Senior Network Consultant Kamran Raza explains how we have improved latencies across our pan-European fabric by up to 30% by favouring lower-latency route selection using the OSPF protocol.
What is OSPF?
The OSPF protocol is one of a family of IP Routing protocols. It is an Interior Gateway Protocol - IGP - for the Internet, used to distribute IP routing information throughout a single Autonomous System in an IP network. It’s very common. Most networks run this protocol to know how to send traffic from point A to point B. We use OSPF in our network, and it's been deployed since the birth of the network. OSPF basically does a shortest path calculation.
How does it work?
We assign a number to a destination. Let's say there are four nodes with a value of, say, 10 to 20, 20 to 30, 30 to 40 and so on. OSPF calculates the shortest part between these nodes. It’s like using Google maps, and as with Google, if OSPF finds the quickest path, it does not mean that it is the best path. Maybe you prefer another route that is better, for whatever reason.
Why did you change the settings?
We identified an issue in our network - sometimes OSPF was not optimised. This was because the values put a lower numerical value (which OSPF likes) on higher bandwidth – it wants to use the fattest pipes. The problem was that this did not account adequately for latency, which meant that sometimes traffic would go via an indirect and therefore a longer path. So, a few months ago, we set up brainstorm sessions with our network architects and created a new formula to take latency into account as well. We harmonised all our OSPF values then gave latency a higher factor than bandwidth. Doing this means that some of the links that were not used before are preferred because they are faster latency-wise. In the medium-term we can now increase the bandwidth on those links to reflect the routing needs of our customers.
Is the new solution running across the whole NL-ix network?
Yes, it is already up and running. We tested the solution out on our core network nodes first in and around Amsterdam and it worked very well. Now it’s deployed across the whole network.
What are the implications for clients?
It means that we offer much faster routes. Let’s say a customer uses a Copenhagen to London route. We have plenty of routes between these metros, all with plenty of bandwidth. Now route selection is based on selecting the shortest path. This means clients will have improved speed when they browse the internet or when they connect to their company network.
This will make a big difference to many clients. For instance, we connect to a lot of customers that use financial exchanges, like forex or trading, and they are very sensitive to latency because the orders are executed in milliseconds. We always try to keep their traffic on a direct low-latency route and the OSPF will make sure that this is always the case. Their speeds will be benefitting already.
Have you measured the impact on traffic movement?
Yes. We observed improvements of in the region of 3 to 5 milliseconds for a number of routes. Expressed as a percentage that’s an improvement of roughly 30%.
Do the OSPF settings help with network management?

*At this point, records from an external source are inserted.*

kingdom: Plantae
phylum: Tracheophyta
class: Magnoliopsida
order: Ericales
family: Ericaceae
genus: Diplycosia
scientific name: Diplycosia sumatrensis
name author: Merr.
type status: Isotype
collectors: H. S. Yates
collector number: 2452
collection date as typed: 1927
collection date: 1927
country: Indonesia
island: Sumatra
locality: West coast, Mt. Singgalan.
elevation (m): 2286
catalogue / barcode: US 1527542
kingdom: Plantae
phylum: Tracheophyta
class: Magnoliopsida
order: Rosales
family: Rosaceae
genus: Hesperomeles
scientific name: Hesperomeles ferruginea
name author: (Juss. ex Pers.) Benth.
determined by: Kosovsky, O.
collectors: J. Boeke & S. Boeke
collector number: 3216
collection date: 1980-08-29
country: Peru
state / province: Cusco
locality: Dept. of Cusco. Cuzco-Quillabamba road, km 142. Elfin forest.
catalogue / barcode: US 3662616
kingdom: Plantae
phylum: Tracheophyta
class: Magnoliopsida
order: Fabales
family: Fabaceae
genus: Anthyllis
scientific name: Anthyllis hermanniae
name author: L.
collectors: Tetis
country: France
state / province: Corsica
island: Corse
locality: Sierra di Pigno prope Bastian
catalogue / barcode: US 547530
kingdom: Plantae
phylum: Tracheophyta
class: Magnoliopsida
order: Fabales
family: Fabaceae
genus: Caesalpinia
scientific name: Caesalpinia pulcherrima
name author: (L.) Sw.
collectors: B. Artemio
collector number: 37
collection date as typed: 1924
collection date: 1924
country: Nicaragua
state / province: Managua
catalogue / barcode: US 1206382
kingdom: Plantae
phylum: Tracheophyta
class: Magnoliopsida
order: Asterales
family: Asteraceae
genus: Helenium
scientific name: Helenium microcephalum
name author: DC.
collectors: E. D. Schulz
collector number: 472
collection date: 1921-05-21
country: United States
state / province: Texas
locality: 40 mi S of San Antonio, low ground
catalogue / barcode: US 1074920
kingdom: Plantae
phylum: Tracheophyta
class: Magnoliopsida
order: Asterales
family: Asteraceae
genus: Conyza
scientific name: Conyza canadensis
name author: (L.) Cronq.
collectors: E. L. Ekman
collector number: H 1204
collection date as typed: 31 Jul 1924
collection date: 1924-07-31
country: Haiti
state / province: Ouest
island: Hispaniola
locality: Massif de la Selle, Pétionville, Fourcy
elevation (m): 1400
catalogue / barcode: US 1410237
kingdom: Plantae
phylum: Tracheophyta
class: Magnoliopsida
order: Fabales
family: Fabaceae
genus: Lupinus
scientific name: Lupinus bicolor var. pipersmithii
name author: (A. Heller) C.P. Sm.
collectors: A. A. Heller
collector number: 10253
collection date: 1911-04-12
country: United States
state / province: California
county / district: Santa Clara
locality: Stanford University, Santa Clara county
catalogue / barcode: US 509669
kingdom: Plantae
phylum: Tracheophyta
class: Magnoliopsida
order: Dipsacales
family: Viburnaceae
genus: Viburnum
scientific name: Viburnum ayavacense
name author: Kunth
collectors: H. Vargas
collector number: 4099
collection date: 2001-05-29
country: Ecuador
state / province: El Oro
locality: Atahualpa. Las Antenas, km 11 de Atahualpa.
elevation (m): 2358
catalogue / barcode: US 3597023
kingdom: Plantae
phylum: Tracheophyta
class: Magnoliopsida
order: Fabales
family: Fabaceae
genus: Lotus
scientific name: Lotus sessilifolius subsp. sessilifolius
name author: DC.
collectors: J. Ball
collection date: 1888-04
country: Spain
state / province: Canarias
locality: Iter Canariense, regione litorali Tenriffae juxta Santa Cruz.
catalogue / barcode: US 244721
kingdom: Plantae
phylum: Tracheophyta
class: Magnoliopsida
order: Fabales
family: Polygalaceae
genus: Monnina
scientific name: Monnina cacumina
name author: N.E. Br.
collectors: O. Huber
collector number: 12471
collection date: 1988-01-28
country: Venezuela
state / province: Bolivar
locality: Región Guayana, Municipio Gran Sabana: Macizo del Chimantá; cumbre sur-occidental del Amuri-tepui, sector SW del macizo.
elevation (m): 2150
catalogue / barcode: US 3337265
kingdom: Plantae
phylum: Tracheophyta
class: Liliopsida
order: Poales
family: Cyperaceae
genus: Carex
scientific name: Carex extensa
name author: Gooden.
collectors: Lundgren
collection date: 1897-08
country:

Yes. This solution gives us extra insight into supplier speeds, and that helps us tell how we are doing, and helps our customers too. We use Metronet devices in all our nodes to measure speeds with a ping – like a heartbeat that reveals the latency in the network. This provides active comparison of different routes. So if a supplier tells us that this route is, say, 10 milliseconds, we can check via the OSPF model. It's difficult for suppliers to mislead us on what they deliver versus what is really in the network.
Is there an impact on network resilience?
Yes. Let's say there is an outage in one city – maybe an indirect failure in the network, that is not visible to us - then we will suddenly see increased latency on the network. Then we can contact that supplier and ask them what's going on, and they can fix it for us.
Do other service providers do this on their networks?
This is unlikely, but it is impossible to say definitively as no other networks are as transparent about their routing criteria and latency. But, in my experience, most service providers treat OSPF as a default, which means they just turn it on and run it as native. The default settings automatically prefer the higher bandwidth routes. So what we are doing is pretty innovative.
The network team say that NL-ix probably runs the fastest network in Europe. Would you agree?
Well, the problem is that other networks are either different in scope, i.e. they are smaller and regional, or if they have international reach they don’t publish accurate real-time latencies like we do. We just keep adding better routes, more bandwidth and efficiencies like OSPF and we keep forging ahead in terms of speed.
The formulae are in place now. If someone else thinks they have a faster network, then we would appreciate it if they told us about it. If someone else has a faster or more resilient network or they have a better approach to traffic management then we would be very interested to hear about it.
Senior Network Consultant Kamran received his degree in Software Engineering from Lahore University. He has been a networking specialist for 14 years, working with Etisalat, Nokia, Amazon and, most recently, NL-ix.